Now, it ended up being a fair bit thicker than I’d planned, which means the keys are higher than I’d like, and that leads to slightly annoying ergonomics (though after comparing to a couple of other keyboards I have on hand, in reality, my wrist placement doesn’t end up changing much, so I think it’s fine). And the stabilizers rattle a fair bit, a problem I plan to remedy with a little grease (and as an aside, that fix wouldn’t be possible that I not gone with a hotswap build, as lubricating stabilizers requires switch removal… so… yay!)
Edit: I greased the stabs under the Space, Enter, and Backspace keys and man, what a difference! The keyboard has a nice, consistent sound, now! And, as a side benefit, I got to see how easy it would be to hotswap the switches on this thing, and as expected, it works great!
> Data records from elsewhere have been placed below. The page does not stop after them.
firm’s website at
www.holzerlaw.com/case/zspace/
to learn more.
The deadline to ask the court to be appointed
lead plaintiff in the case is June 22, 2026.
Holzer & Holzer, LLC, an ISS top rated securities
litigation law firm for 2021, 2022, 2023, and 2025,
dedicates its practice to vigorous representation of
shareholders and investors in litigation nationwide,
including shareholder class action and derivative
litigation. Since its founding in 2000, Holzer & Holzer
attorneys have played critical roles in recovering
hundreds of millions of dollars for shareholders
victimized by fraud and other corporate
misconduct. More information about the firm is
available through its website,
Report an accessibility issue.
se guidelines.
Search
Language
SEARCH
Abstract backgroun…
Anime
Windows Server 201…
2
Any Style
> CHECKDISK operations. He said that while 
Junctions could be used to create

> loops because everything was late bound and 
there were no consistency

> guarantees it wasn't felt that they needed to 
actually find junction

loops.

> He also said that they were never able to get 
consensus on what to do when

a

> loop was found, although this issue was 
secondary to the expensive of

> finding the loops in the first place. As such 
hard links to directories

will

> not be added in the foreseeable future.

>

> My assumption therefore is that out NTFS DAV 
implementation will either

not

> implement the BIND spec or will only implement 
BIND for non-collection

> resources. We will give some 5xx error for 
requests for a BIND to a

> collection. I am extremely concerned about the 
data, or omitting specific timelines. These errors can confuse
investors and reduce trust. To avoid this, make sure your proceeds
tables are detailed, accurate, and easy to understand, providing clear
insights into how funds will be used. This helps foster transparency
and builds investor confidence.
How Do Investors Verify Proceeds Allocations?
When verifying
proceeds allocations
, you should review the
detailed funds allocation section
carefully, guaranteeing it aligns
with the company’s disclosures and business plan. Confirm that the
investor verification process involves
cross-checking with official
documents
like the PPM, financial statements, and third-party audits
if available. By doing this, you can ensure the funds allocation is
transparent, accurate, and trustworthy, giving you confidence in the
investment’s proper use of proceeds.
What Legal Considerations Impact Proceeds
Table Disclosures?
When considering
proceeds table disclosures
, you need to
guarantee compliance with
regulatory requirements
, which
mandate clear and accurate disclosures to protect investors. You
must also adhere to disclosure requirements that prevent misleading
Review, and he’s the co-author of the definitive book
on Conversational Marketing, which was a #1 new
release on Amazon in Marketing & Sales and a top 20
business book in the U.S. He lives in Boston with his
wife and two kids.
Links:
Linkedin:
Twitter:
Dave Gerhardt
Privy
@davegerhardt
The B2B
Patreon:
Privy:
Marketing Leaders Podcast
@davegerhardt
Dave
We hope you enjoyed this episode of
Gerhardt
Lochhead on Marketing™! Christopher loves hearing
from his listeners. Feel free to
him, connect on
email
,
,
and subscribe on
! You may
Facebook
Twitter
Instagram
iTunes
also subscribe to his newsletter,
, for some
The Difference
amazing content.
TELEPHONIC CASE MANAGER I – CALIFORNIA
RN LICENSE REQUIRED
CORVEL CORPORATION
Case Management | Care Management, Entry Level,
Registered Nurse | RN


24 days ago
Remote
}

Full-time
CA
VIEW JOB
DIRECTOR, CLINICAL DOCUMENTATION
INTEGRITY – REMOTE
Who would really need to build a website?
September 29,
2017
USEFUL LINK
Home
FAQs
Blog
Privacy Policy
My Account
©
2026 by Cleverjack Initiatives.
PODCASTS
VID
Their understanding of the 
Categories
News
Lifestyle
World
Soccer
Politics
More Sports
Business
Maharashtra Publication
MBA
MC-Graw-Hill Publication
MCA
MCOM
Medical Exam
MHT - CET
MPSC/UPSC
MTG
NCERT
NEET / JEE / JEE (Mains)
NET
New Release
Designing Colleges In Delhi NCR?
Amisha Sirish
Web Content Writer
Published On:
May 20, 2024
But man. It’s solid as all heck, with a nice heavy thock with each keypress. The Kailh Hako Violet switches are fantastically smooth and have just the right amount of tactility. And the keycaps turned out to be very nice.
Ironically, at nearly the exact same time I was finishing this build, the Keycool 84 2s that I picked up on Massdrop arrived, and now, comparing the two, I can’t help but be a little disappointed with the Keycool. The general feel of the Alpha is so much more sturdy and solid compared to the plastic on the Keycool. Oh well!
The two biggest challenges with the layout are the control key position (which I’m slowly getting used to), and the exclusion of the function row, which leaves some of the keys less accessible. Now, if this board was going to be a daily coding driver that’d be a problem; the biggest challenge is the fact the tilde key is buried under the ESC key in a function layer. But coding isn’t the primary use case for this keyboard, so I don’t think it’ll be a problem in practice.
So, all things considered, for a first build, this thing has been a fantastic success!
Of course, these are just first impressions.
It’ll be interesting to see how this keyboard fares at work with a solid week’s worth of mileage on it. At minimum, I could see needing to alter the firmware a bit to optimize the key mapping. Fortunately, QMK is so darn flexible I could make this thing do anything I wanted.
And the switches are a very different animal from the Browns I’ve been using day-to-day at work. The tactile bump requires some additional force to overcome, and the spring weight definitely increases on the down stroke. So it’ll be interesting to see if I find this board fatiguing in the long run (though, again, if it turns out the Violets just don’t work for me, I can always replace them!)
As for the project itself, I gotta say, it really was a surprisingly rewarding experience. The feeling when that first key press worked exactly as planned was incredibly difficult to describe; I suspect I felt the same way when I wrote my first working computer program.